裝置作品也是埃利斯的一個重要表現手段,《無聲》由一百只橡膠墊構成,它們色彩各異,每個上面都印制著一只嘴巴,一只手做出“噓”的手勢,使得觀眾無法踩踏在墊子上,更不能發出聲響。這些墊子無疑起到界線的作用,它們有著醒目的顏色,猶如“不容越界”的警示牌,令觀眾們不敢違背上面的指示。突出邊界地域的概念。
形式上的重復性與無意義性反復地出現于埃利斯的作品上。《出埃及記》是數量壯觀的動畫手稿的組合,畫面中一個女子在梳頭,一共有820張手稿以及一系列研究性的草圖,每一張手稿線條細膩,都有細微的變化,只有連在一起播放才能形成具體的動作。突出了付出與結果、勞動與工作間的極度不均衡。
獨在異鄉為異客,埃利斯并非常駐墨西哥,早在1997年作為地球漫步者的他開啟了一場環太平洋之旅,即行為作品《環行》。他先后經過南美、大洋洲和亞洲的十二個國家的十四座城市,其中也路過上海,他將所見所聞通過旅行日記以及繪畫等形式記載下來。一般的藝術作品展現的只是一個片段、一個瞬間,而埃利斯執著地去親身體驗完整的過程,透過這些看得見的風景去反思背后看不見的風景。

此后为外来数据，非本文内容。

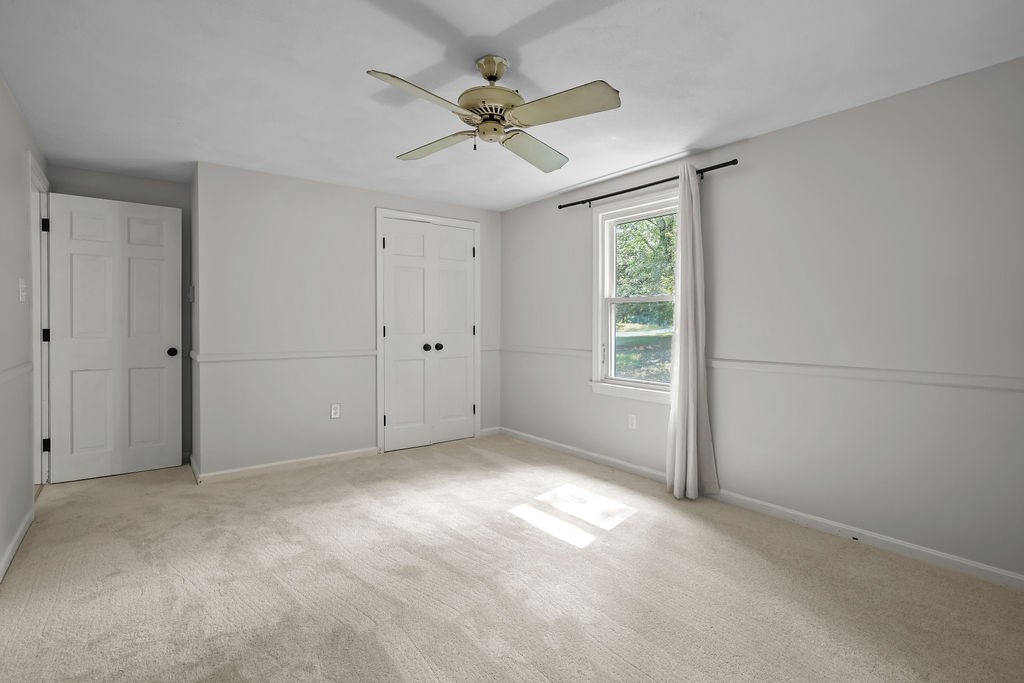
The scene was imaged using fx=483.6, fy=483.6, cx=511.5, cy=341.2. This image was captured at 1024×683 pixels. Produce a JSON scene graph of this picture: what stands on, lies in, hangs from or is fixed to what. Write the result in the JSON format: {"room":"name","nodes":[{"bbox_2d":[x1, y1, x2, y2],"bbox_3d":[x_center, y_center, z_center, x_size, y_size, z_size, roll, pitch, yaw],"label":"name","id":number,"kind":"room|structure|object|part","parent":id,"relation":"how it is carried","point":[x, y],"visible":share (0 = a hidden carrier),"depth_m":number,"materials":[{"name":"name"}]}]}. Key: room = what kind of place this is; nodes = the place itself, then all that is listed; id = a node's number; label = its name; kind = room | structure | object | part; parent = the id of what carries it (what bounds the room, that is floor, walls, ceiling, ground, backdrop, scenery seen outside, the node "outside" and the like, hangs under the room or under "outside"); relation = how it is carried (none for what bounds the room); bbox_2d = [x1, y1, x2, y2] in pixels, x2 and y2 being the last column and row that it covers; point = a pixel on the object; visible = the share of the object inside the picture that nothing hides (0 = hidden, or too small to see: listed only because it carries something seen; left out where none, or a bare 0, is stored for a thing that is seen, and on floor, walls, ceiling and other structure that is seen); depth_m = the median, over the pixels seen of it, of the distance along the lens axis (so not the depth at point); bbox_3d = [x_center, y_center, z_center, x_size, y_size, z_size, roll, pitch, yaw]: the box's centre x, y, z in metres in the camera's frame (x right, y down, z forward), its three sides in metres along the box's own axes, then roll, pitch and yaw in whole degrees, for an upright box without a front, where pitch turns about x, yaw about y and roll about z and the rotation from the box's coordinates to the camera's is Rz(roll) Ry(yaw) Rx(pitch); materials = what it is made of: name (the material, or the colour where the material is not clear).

去年11月埃利斯去往內蒙古,深入內陸發掘不一樣的風情,誕生了“內蒙古系列”小幅油畫。這組作品依然像視覺日記一樣,記載了當地人的生活場景,他甚至寫下蒙古語,再譯成英文,也描繪在畫作上。相比二十年前的航海之旅,內陸地區與環海地區的大生態與內在面貌截然不同。

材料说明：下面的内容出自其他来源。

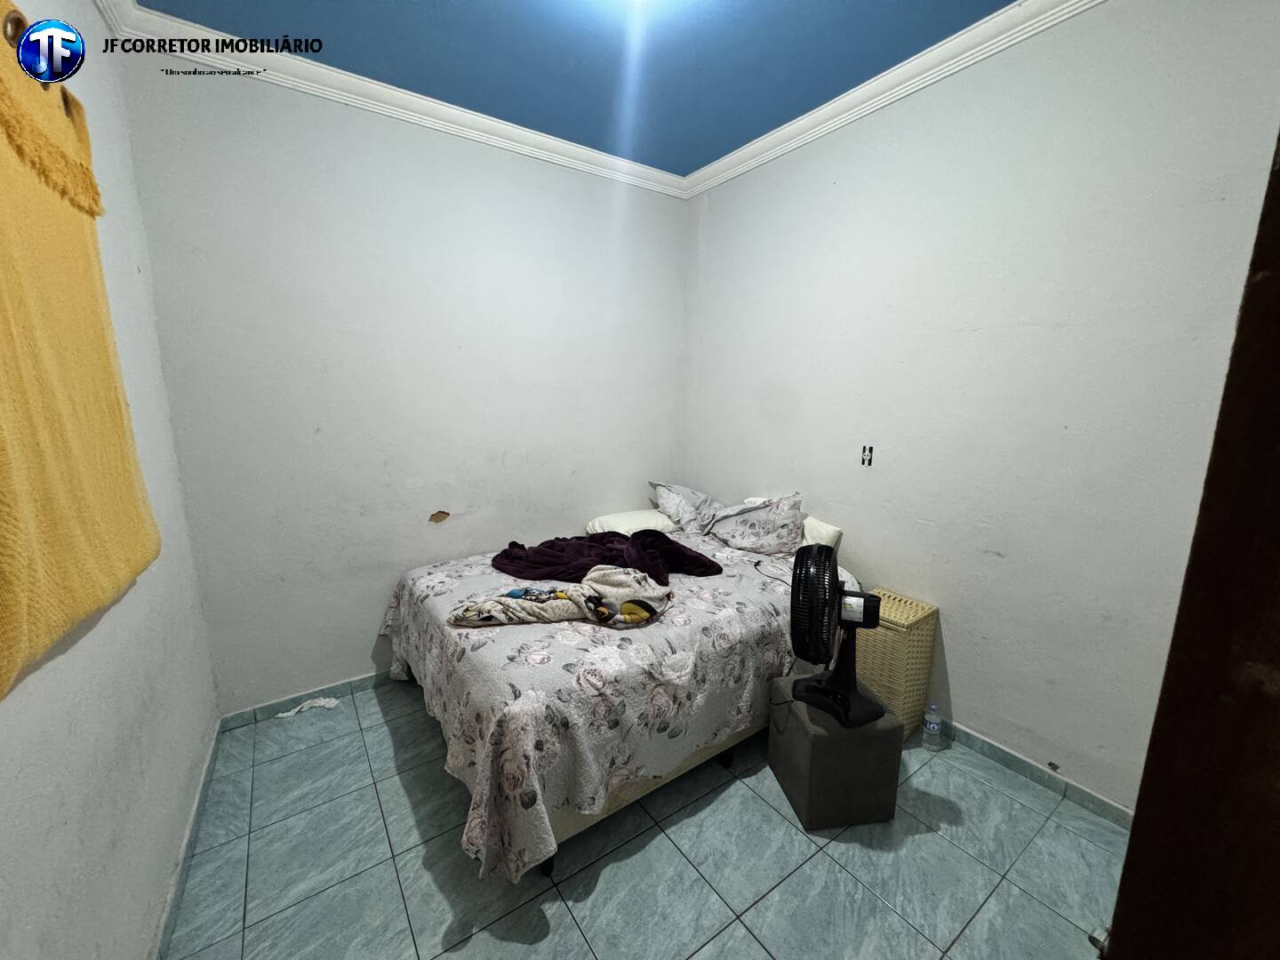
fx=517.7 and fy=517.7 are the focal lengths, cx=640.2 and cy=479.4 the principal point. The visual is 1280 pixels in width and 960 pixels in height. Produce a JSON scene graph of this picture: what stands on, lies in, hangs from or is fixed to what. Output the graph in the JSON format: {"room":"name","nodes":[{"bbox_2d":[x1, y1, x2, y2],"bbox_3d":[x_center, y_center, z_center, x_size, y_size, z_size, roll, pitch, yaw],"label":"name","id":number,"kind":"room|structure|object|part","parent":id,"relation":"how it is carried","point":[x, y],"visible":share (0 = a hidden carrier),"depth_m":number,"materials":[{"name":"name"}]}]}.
{"room":"bedroom","nodes":[
{"label":"bedroom","id":0,"kind":"room"},
{"bbox_2d":[0,0,221,959],"bbox_3d":[-1.074,-0.038,0.777,0.139,2.808,3.058,-7,13,-35],"label":"left wall","id":1,"kind":"structure","parent":0,"point":[152,899],"depth_m":1.32,"materials":[{"name":"white paint"}]},
{"bbox_2d":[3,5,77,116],"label":"curtain rod","id":2,"kind":"object","parent":1,"relation":"attached to","point":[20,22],"visible":0.5,"depth_m":1.02,"materials":[{"name":"metal"}]},
{"bbox_2d":[0,8,159,696],"bbox_3d":[-1.099,-0.305,0.918,0.082,1.169,1.287,-7,13,-35],"label":"curtain","id":3,"kind":"object","parent":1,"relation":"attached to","point":[4,156],"visible":0.99,"depth_m":1.00,"materials":[{"name":"yellow fabric"}]},
{"bbox_2d":[152,720,223,959],"bbox_3d":[-1.089,1.268,1.167,0.015,0.081,2.792,-7,13,-35],"label":"baseboard","id":4,"kind":"structure","parent":1,"relation":"attached to","point":[203,786],"depth_m":1.60,"materials":[{"name":"teal tile"}]},
{"bbox_2d":[110,43,689,710],"bbox_3d":[-0.808,-0.408,2.865,2.776,2.823,0.147,-7,13,-35],"label":"back wall","id":5,"kind":"structure","parent":0,"point":[541,176],"depth_m":2.45,"materials":[{"name":"white paint"}]},
{"bbox_2d":[225,668,395,727],"bbox_3d":[-0.915,0.966,2.966,2.315,0.072,0.015,-7,13,-35],"label":"baseboard","id":6,"kind":"structure","parent":5,"relation":"attached to","point":[276,703],"depth_m":2.47,"materials":[{"name":"tile"}]},
{"bbox_2d":[92,0,686,199],"bbox_3d":[-0.795,-1.713,2.517,2.535,0.093,0.090,-7,13,-35],"label":"crown molding","id":7,"kind":"structure","parent":5,"relation":"attached to","point":[541,138],"depth_m":2.26,"materials":[{"name":"white paint"}]},
{"bbox_2d":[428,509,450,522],"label":"wall patch","id":8,"kind":"object","parent":5,"relation":"in","point":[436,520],"visible":0.97,"depth_m":2.69,"materials":[{"name":"brown"}]},
{"bbox_2d":[127,0,1019,176],"bbox_3d":[0.137,-1.587,1.225,2.868,0.109,3.480,-7,13,-35],"label":"ceiling","id":9,"kind":"structure","parent":0,"point":[1003,4],"depth_m":2.04,"materials":[{"name":"blue paint"}]},
{"bbox_2d":[164,674,1125,959],"bbox_3d":[0.078,1.269,1.752,2.761,0.101,3.600,-7,13,-35],"label":"floor","id":10,"kind":"structure","parent":0,"point":[555,940],"depth_m":1.65,"materials":[{"name":"tile"}]},
{"bbox_2d":[272,695,339,719],"bbox_3d":[-1.567,1.064,2.439,0.262,0.037,0.114,-7,13,-35],"label":"paper scrap","id":11,"kind":"object","parent":10,"relation":"on","point":[322,703],"visible":0.98,"depth_m":2.43,"materials":[{"name":"white"}]},
{"bbox_2d":[377,506,859,883],"bbox_3d":[-0.091,0.712,2.542,1.971,0.696,1.636,-7,13,-35],"label":"bed","id":12,"kind":"object","parent":10,"relation":"on","point":[756,617],"visible":0.77,"depth_m":1.78,"materials":[{"name":"fabric"}]},
{"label":"caster wheel","id":13,"kind":"part","parent":12,"relation":"part of","materials":[{"name":"black"}]},
{"bbox_2d":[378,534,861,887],"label":"floral bedspread","id":14,"kind":"object","parent":12,"relation":"on","point":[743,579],"visible":0.54,"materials":[{"name":"fabric"}]},
{"bbox_2d":[447,564,673,628],"bbox_3d":[-0.300,0.460,2.033,0.868,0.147,0.346,0,10,-5],"label":"blanket","id":15,"kind":"object","parent":14,"relation":"on","point":[627,606],"visible":0.98,"depth_m":1.97,"materials":[{"name":"fabric"}]},
{"bbox_2d":[491,529,718,587],"bbox_3d":[-0.194,0.355,2.561,0.873,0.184,0.747,-7,13,-35],"label":"purple blanket","id":16,"kind":"object","parent":14,"relation":"on","point":[499,555],"visible":0.84,"depth_m":2.45,"materials":[{"name":"purple fabric"}]},
{"bbox_2d":[585,508,677,535],"bbox_3d":[-0.034,0.267,3.213,0.558,0.140,0.412,-7,13,-35],"label":"pillow","id":17,"kind":"object","parent":12,"relation":"on","point":[619,520],"visible":0.72,"depth_m":3.08,"materials":[{"name":"white fabric"}]},
{"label":"bed frame","id":18,"kind":"part","parent":12,"relation":"part of","materials":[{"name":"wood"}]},
{"bbox_2d":[648,480,722,534],"bbox_3d":[0.328,0.170,3.264,0.387,0.276,0.621,-7,13,-35],"label":"pillow","id":19,"kind":"object","parent":12,"relation":"on","point":[690,523],"visible":0.74,"depth_m":3.15,"materials":[{"name":"fabric"}]},
{"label":"caster wheel","id":20,"kind":"part","parent":12,"relation":"part of","materials":[{"name":"black"}]},
{"bbox_2d":[701,491,805,556],"bbox_3d":[0.622,0.225,2.892,0.354,0.301,0.621,-7,13,-35],"label":"pillow","id":21,"kind":"object","parent":12,"relation":"on","point":[756,541],"visible":0.96,"depth_m":2.76,"materials":[{"name":"fabric"}]},
{"bbox_2d":[799,514,843,551],"bbox_3d":[0.779,0.274,2.819,0.262,0.213,0.611,-7,13,-35],"label":"white pillow","id":22,"kind":"object","parent":12,"relation":"on","point":[817,523],"visible":0.31,"depth_m":2.60,"materials":[{"name":"white fabric"}]},
{"bbox_2d":[765,672,904,830],"bbox_3d":[0.708,0.992,1.955,0.347,0.371,0.376,-1,10,-9],"label":"ottoman","id":23,"kind":"object","parent":10,"relation":"on","point":[820,738],"visible":0.81,"depth_m":1.79,"materials":[{"name":"fabric"}]},
{"bbox_2d":[788,546,882,728],"bbox_3d":[0.670,0.511,1.783,0.327,0.572,0.348,3,11,14],"label":"fan","id":24,"kind":"object","parent":23,"relation":"on","point":[854,695],"visible":0.99,"depth_m":1.73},
{"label":"fan grille","id":25,"kind":"part","parent":24,"relation":"part of","materials":[{"name":"black"}]},
{"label":"fan base","id":26,"kind":"part","parent":24,"relation":"part of","materials":[{"name":"black"}]},
{"bbox_2d":[854,590,939,739],"bbox_3d":[1.114,0.838,2.335,0.266,0.557,0.275,-7,13,-35],"label":"wicker hamper","id":27,"kind":"object","parent":10,"relation":"on","point":[918,633],"visible":0.68,"depth_m":2.22,"materials":[{"name":"beige wicker"}]},
{"bbox_2d":[921,702,943,751],"bbox_3d":[1.247,1.049,2.212,0.069,0.190,0.065,-7,13,-35],"label":"water bottle","id":28,"kind":"object","parent":10,"relation":"on","point":[931,727],"visible":0.99,"depth_m":2.19,"materials":[{"name":"clear plastic"}]},
{"bbox_2d":[1100,132,1279,959],"bbox_3d":[0.779,0.434,0.359,0.425,2.097,0.735,-4,11,-22],"label":"door","id":29,"kind":"structure","parent":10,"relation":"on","point":[1130,845],"depth_m":0.49,"materials":[{"name":"brown wood"}]},
{"bbox_2d":[679,0,1279,813],"bbox_3d":[1.198,-0.312,2.346,0.141,2.820,3.147,-7,13,-35],"label":"right wall","id":30,"kind":"structure","parent":0,"point":[817,179],"depth_m":1.95,"materials":[{"name":"white paint"}]},
{"bbox_2d":[859,444,873,466],"bbox_3d":[1.059,-0.113,2.427,0.016,0.100,0.059,-7,13,-35],"label":"wall socket","id":31,"kind":"object","parent":30,"relation":"in","point":[870,450],"visible":0.98,"depth_m":2.43,"materials":[{"name":"plastic"}]},
{"bbox_2d":[682,0,1104,199],"bbox_3d":[1.104,-1.630,2.061,0.087,0.091,2.988,-7,13,-35],"label":"crown molding","id":32,"kind":"structure","parent":30,"relation":"attached to","point":[732,156],"depth_m":2.12,"materials":[{"name":"white paint"}]},
{"bbox_2d":[931,716,1134,829],"bbox_3d":[1.197,1.053,2.511,0.014,0.074,2.743,-7,13,-35],"label":"baseboard","id":33,"kind":"structure","parent":30,"relation":"attached to","point":[1003,751],"depth_m":2.00,"materials":[{"name":"tile"}]}
]}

藝術家過度的遐思與想象化身到了《睡眠時間》,這是埃利斯從1996年起就開始實踐至今的油畫作品,共有111件小幅作品,一長串地排列成一條線,在展墻上無限地蜿蜒開來。這再度體現了埃利斯執迷的過程性。暗紅色背景的畫面上,出現了一個個像漂浮著的泡泡一樣的圖形,里面描繪著人物與場景,猶如勃魯蓋爾的風俗畫,其中有的是藝術家曾經實踐過的行為藝術,也有些是藝術家構思計劃中的藝術行為。它們形式上質樸,有著規律性,而展現的內容卻是大膽無常的。睡眠時間藝術家進入夢境,大腦繼續著無邊無際的思維漫游,這些靈感串聯在一起便煥發出了生機。

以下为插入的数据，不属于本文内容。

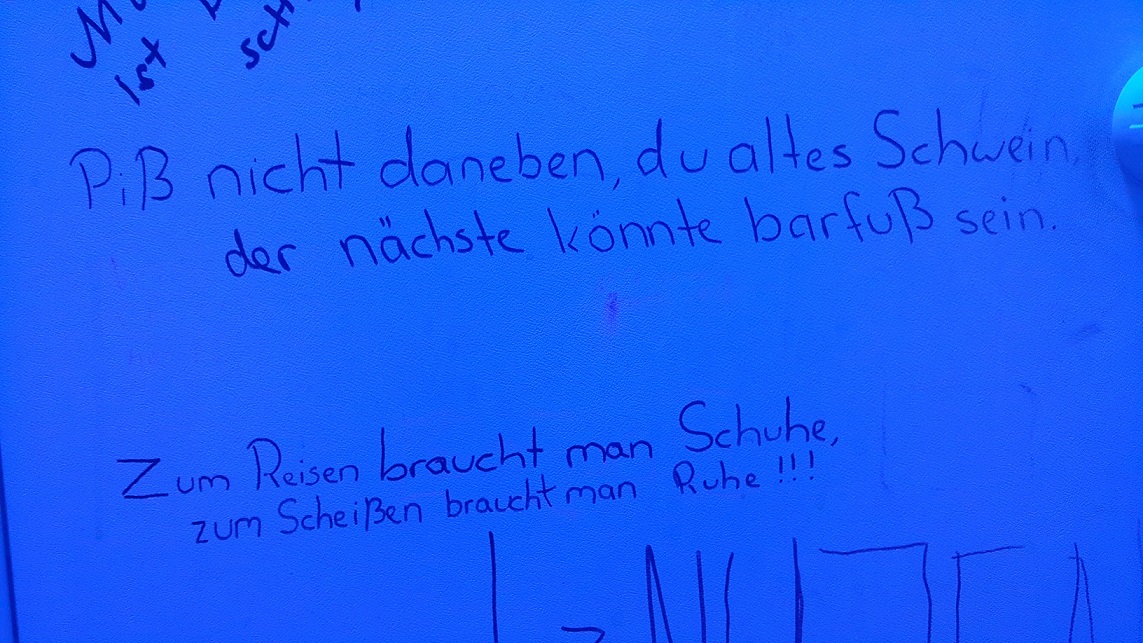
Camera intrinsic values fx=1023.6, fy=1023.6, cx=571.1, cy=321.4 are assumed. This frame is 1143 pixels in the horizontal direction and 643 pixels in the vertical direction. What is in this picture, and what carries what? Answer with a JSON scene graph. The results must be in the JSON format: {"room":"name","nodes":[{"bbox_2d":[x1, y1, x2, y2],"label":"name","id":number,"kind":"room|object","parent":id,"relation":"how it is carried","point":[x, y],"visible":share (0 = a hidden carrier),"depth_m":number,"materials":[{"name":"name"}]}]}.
{"room":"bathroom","nodes":[
{"label":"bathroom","id":0,"kind":"room"},
{"bbox_2d":[0,0,1142,642],"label":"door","id":1,"kind":"object","parent":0,"point":[1125,231],"visible":0.93,"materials":[{"name":"blue"}]},
{"bbox_2d":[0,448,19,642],"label":"trim","id":2,"kind":"object","parent":1,"relation":"attached to","point":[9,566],"visible":0.65,"depth_m":0.39,"materials":[{"name":"blue metal"}]},
{"bbox_2d":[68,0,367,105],"label":"graffiti writing","id":3,"kind":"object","parent":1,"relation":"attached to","point":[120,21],"visible":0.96,"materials":[{"name":"black"}]},
{"bbox_2d":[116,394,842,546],"label":"graffiti writing","id":4,"kind":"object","parent":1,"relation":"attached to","point":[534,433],"visible":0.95,"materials":[{"name":"black"}]},
{"bbox_2d":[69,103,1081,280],"label":"graffiti writing","id":5,"kind":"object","parent":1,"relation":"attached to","point":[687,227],"visible":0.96,"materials":[{"name":"black"}]},
{"bbox_2d":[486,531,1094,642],"label":"graffiti lettering","id":6,"kind":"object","parent":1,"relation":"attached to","point":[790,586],"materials":[{"name":"black"}]},
{"bbox_2d":[1111,66,1142,184],"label":"door lock","id":7,"kind":"object","parent":1,"relation":"attached to","point":[1137,127],"visible":0.98,"depth_m":0.42,"materials":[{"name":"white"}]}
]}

睡眠過程中產生的夢境也是一種非生產性耗費,然而這種“耗費”,實則醞釀出靈感與遐思。埃利斯幾十年如一日地“耗費”著時間與精力,去從事看似徒勞無意義、重復性的事物,其實他發展出一套超乎日常經驗的多元化實踐方式,使得人們發現新線索和自身的關聯,進一步折射出展覽主題的含義。